1. Tahun 1914 delapan puluh lima tokoh komunis Belanda mendirikan serikat buruh di Indonesia, diberi nama ISDV (Indische Sosialis Democratic Vereeneging). Saat itu Indonesia dijajah oleh Hindia Belanda. Tokoh komunis Belanda ingin mengubah pemerintahan kapitalis Belanda menjadi komunis. Indonesia dipilih karena merupakan ladang kekayaan alam Belanda. Mereka ingin mengganggu stabilitas politik Hindia Belanda. ISDV didanai oleh Uni Soviet.

2. Tahun 1917 delapan puluh lima tokoh komunis tersebut menghasut buruh dan petani yang sudah menjadi anggota untuk membakar perkebunan dan perkantoran Belanda. Para tokoh tersebut ditangkap dan dikembalikan ke Belanda, kecuali beberapa orang yang dianggap tidak bersalah. Adapun para buruh dan petani yang tertangkap dihukum mati, dipenjara, disiksa, dikerjapaksakan oleh Hindia Belanda. Tujuan pembakaran BUKAN untuk memperjuangkan kemerdekaan Indonesia, tapi untuk mengganggu stabilitas pemerintahan kapitalis Hindia Belanda yang ingin mereka ubah menjadi pemerintahan komunis.

3. Setelah para tokohnya dipulangkan ke Belanda, ISDV tidak dibubarkan. Pengurusnya diganti. Pada tahun 1920 ISDV diganti menjadi PKH (Perserikatan Komunis Hindia Belanda). PKH dipimpin oleh Semaun dan Darsono.

4. Konferensi Komunis di Moskow, Uni Soviet menuntut pendirian partai komunis di seantero dunia dalam rangka merebut kekuasaan. Tahun 1926 di Semarang PKH berubah nama menjadi PKI (Partai Komunis Indonesia) dipimpin oleh Muso dan Alimin.

5. Tahun 1927 PKI yang sudah berhasil merekrut banyak anggota, atas arahan Uni Soviet dan Partai Komunis Belanda membuat kerusuhan yang lebih besar. Perkebunan dibakar, stasiun dan terminal diserbu. Sekali lagi, ini BUKAN dalam rangka memperjuangkan kemerdekaan Indonesia. Hal ini dilakukan untuk mengubah pemerintahan kapitalis Belanda menjadi pemerintahan komunis di bawah kendali Uni Soviet.

6. Akibat kerusuhan ini para pimpinan PKI dibuang dan mendapatkan suaka politik di Uni Soviet. Akan tetapi, tiga belas ribu petani dan buruh yang terlibat kerusuhan dibuang dan dikerjapaksakan di Irian. Ratusan petani dan buruh disiksa, dibunuh, digantung di jalan-jalan oleh Belanda. Tahun 1927 PKI dibubarkan selama-lamanya oleh Belanda. Pimpinan PKI tidak diizinkan kembali ke Indonesia.

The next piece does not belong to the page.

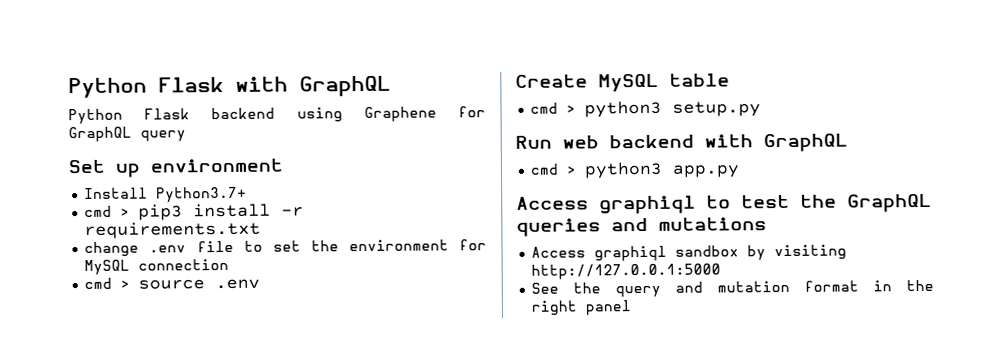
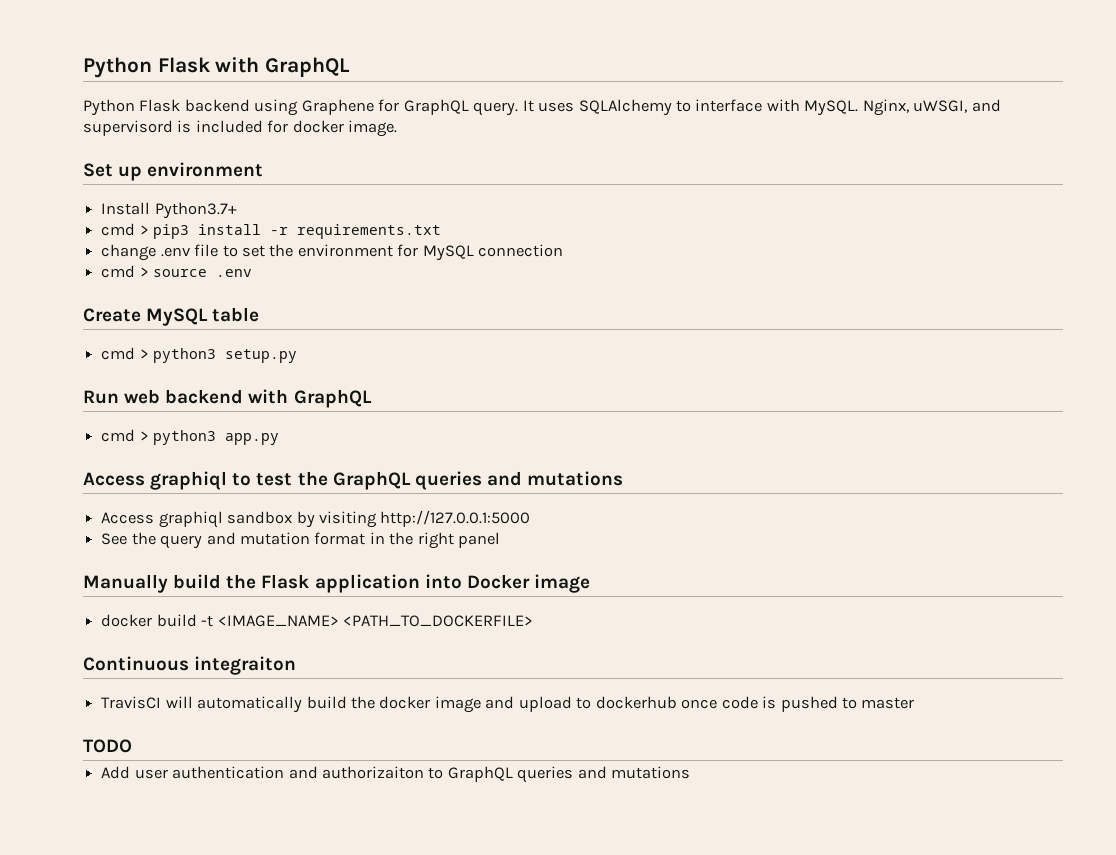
[140,130,186,142] query -> [473,99,1001,116] [83,120,398,137] query. It uses SQLAlchemy to interface with MySQL. Nginx, uWSGI, and supervisord is included for docker image.
(632, 308) none -> [83,574,590,593] [101,614,533,627] [83,656,297,675] [101,696,915,713] [83,739,132,753] [101,766,691,783] // Manually build the Flask application into Docker image // docker build -t <IMAGE_NAME> <PATH_TO_DOCKERFILE> // Continuous integraiton // TravisCI will automatically build the docker image and upload to dockerhub once code is pushed to master // TODO // Add user authentication and authorizaiton to GraphQL queries and mutations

7. Tahun 1937 beberapa pimpinan PKI diizinkan kembali ke Indonesia. Mereka bergerilnya untuk menghimpun kembali mantan anggota PKI. Mereka membentuk gerakan bawah tanah. Kemudian mereka kembali ke Uni Soviet dan mengatur gerakan bawah tanah tersebut dari Uni Soviet.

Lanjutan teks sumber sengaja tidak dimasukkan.